Veblen is different. Talking to animals and listening to their advice seems natural to her. An amateur translator of Norwegian, she lives in her own world in which only her mother – hypochondriac and very obsessive – regularly enters to exert control over her grown-up daughter. Paul is also different, grown up with a handicapped brother he always came second and thus already as a kid discovered the universe of science in which he can completely indulge. Their first encounter immediately leads to an unbelievable connection which quite necessarily ends in marriage. But dark clouds arise and both of them have to question the decision to spend their life together.
Elizabeth McKenzie’s novel cleverly swings between funny and serious. The characters are quite unique, there cannot really be a Veblen or Paul in reality, too strange and individualistic are both of them, but the problems they are loaded with – especially when it comes to family relations and stress or presser exerted by the parents – they show feature many of us cannot not only comprehend but know from their own life.

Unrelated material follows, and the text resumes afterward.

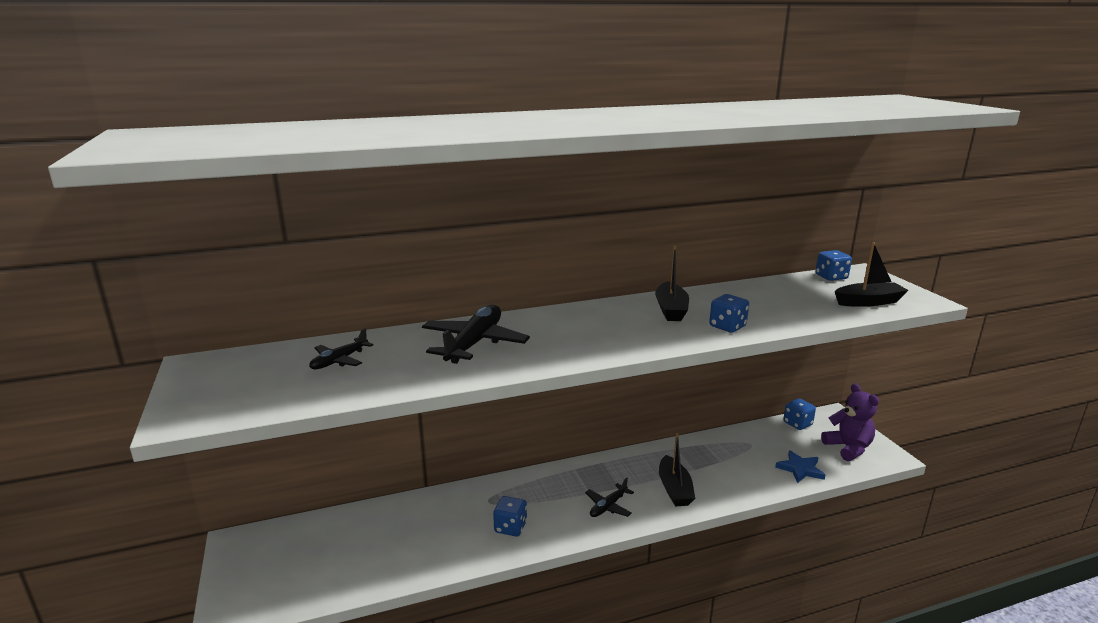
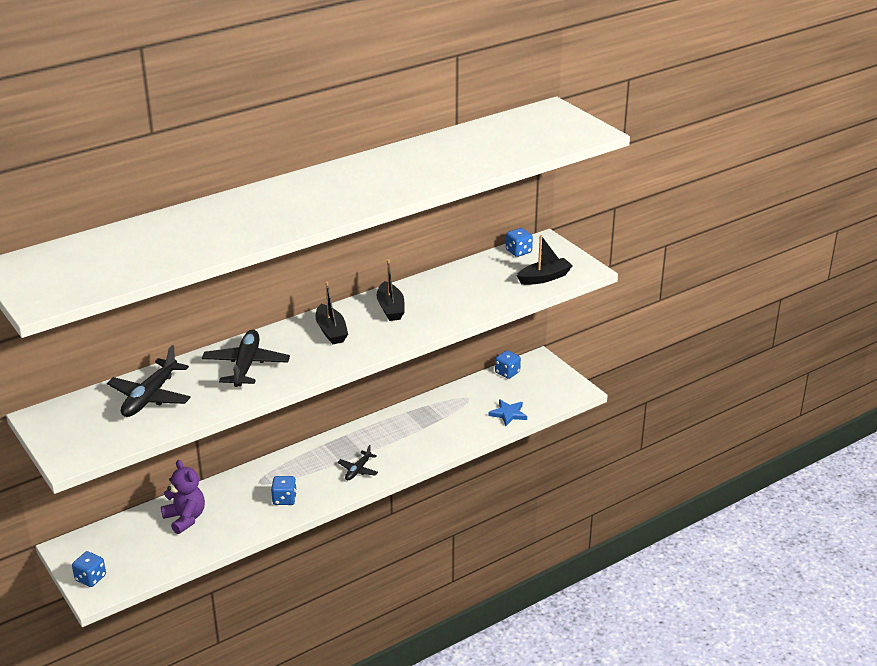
camera: 15 degrees left, 10 degrees up
(339, 360) = (150, 397): black plane -> black plane, size x1.81
(674, 489) = (409, 447): black boat -> black boat (331, 331)
(727, 326) = (436, 320): blue dice -> blue dice (90, 578)
(848, 448) = (548, 389): purple teddy bear -> purple teddy bear (185, 518)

What I liked especially were Veblen’s discussions with the squirrels. Not only were the scenes hilarious but also the dialogues show McKenzie’s capacities of finding the perfect words. Not to forget the appendices when normally the book is over and you just skip the pages – here you absolutely should not do it because the story has some follow-up to offer (such as saying “squirrel” in more than 50 languages).
All in all, a very entertaining novel to read with certainly outstanding characters you will hardly find anywhere else combined with an underlying seriousness.